### Passage shown
###
Media file: afghanistan-ptsd-asfakhan-shrine_10658.jpg
A child looks out of the Asfakhan Shrine, which many Afghanis visit in hopes of relieving the pain caused by their trauma. Image by Anna Badkhen. Afghanistan, 2011.

"The entire country needs therapy," a Syrian told Karen Leigh of the New York Times.

Syria's mental health crisis is an expected, and perhaps inevitable, consequence of prolonged conflict in the region. Millions of refugees have fled to Lebanon, Turkey, and Jordan, leaving their homes behind but bringing with them the visible and invisible scars of conflict. "Mass displacement, daily violence and the death of loved ones are leading to a mental health epidemic among Syrians," Leigh reports. The article, published on August 1, 2014, cites a study by the International Medical Corps, which revealed that nearly a third of these individuals are suffering from severe emotional disorders and 20 percent have depressive or anxiety disorders.
###
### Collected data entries
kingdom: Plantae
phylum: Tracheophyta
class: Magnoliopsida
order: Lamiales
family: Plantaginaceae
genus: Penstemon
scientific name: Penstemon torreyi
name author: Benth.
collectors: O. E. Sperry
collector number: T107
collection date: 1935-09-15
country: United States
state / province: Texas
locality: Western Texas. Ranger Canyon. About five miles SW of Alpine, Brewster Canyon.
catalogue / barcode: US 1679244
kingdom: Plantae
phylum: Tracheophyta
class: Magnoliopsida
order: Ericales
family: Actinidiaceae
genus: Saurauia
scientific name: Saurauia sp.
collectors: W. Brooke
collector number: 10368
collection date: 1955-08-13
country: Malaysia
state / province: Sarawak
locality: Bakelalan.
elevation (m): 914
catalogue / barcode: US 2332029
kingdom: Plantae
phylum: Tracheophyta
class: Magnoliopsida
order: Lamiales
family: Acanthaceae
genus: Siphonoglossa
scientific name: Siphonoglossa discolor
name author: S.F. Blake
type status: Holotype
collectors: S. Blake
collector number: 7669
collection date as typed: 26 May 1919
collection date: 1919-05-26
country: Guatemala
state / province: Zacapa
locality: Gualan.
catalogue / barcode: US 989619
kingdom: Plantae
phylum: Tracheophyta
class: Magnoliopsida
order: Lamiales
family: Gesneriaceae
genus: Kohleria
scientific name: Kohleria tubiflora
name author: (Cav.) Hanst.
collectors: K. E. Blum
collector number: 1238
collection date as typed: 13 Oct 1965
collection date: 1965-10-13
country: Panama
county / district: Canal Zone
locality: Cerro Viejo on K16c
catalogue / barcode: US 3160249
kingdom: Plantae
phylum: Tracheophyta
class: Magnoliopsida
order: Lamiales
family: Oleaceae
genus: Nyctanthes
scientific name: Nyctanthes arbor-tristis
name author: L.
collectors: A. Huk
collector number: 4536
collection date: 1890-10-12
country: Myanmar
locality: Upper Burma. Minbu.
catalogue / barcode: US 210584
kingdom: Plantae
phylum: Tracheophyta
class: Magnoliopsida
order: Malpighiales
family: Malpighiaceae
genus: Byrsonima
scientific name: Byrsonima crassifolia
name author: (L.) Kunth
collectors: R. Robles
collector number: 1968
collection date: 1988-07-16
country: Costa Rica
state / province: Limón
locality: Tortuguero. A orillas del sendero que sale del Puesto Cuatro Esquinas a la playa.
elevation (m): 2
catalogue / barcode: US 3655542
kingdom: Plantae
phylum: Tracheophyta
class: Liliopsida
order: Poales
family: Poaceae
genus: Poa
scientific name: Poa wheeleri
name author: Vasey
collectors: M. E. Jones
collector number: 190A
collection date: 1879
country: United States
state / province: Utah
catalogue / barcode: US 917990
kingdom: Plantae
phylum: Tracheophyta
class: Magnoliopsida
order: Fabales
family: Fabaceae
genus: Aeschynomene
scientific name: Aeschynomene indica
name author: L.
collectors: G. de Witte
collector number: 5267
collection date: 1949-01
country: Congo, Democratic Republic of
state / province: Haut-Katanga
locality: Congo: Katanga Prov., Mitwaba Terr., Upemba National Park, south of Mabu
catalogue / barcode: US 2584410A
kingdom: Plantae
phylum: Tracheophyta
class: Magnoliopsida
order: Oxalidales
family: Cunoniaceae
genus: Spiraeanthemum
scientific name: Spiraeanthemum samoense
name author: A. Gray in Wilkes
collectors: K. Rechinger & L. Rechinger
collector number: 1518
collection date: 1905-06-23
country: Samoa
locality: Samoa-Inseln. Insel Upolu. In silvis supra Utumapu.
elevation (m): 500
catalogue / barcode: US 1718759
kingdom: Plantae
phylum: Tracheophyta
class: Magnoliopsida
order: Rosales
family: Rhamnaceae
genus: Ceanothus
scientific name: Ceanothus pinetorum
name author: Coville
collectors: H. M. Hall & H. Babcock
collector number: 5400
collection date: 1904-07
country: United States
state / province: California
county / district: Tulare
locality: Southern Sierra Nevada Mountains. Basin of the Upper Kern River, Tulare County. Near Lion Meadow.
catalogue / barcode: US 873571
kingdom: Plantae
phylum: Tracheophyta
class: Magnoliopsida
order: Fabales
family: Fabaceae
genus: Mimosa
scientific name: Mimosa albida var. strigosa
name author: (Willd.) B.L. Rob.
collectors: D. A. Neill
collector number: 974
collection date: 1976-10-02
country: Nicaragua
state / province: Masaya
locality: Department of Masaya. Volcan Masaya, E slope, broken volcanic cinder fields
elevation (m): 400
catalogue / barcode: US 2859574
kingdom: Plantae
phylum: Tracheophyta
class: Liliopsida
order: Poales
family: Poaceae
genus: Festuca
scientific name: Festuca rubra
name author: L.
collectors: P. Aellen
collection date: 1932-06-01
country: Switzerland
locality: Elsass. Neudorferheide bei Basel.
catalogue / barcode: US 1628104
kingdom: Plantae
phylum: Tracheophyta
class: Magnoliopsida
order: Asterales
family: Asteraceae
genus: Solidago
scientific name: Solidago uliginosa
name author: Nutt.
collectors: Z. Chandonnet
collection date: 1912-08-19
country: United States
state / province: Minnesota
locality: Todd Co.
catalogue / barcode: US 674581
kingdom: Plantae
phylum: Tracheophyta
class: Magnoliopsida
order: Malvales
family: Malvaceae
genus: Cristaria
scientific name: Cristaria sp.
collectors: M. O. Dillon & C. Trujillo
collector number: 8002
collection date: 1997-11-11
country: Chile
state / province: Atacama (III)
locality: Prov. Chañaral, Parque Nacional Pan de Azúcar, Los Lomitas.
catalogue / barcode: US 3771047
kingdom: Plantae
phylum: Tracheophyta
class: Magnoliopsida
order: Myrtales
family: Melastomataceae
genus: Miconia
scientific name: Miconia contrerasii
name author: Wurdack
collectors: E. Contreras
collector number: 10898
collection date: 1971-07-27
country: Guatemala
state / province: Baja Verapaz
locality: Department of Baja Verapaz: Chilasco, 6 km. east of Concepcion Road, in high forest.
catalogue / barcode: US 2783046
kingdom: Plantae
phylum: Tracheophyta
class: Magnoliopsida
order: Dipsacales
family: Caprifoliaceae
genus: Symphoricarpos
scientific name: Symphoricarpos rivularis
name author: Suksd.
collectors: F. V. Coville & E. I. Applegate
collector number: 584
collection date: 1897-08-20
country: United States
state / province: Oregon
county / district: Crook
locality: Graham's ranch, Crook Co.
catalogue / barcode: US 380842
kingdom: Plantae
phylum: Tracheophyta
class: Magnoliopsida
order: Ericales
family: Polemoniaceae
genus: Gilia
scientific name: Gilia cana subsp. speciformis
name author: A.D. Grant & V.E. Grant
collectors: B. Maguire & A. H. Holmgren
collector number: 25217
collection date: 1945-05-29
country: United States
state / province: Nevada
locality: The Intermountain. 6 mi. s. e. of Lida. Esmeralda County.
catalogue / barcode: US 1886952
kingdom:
###
### Action item A
In the passage on Syria's mental health crisis, which organization carried out the study that Leigh's article cites?
### Action item B
Please reproduce the passage on Syria's mental health crisis word for word, between "Media file: afghanistan-ptsd-asfakhan-shrine_10658.jpg" and "Badkhen. Afghanistan, 2011.", inclusive.

### Exercise answer A
The International Medical Corps.

### Exercise answer B
Media file: afghanistan-ptsd-asfakhan-shrine_10658.jpg
A child looks out of the Asfakhan Shrine, which many Afghanis visit in hopes of relieving the pain caused by their trauma. Image by Anna Badkhen. Afghanistan, 2011.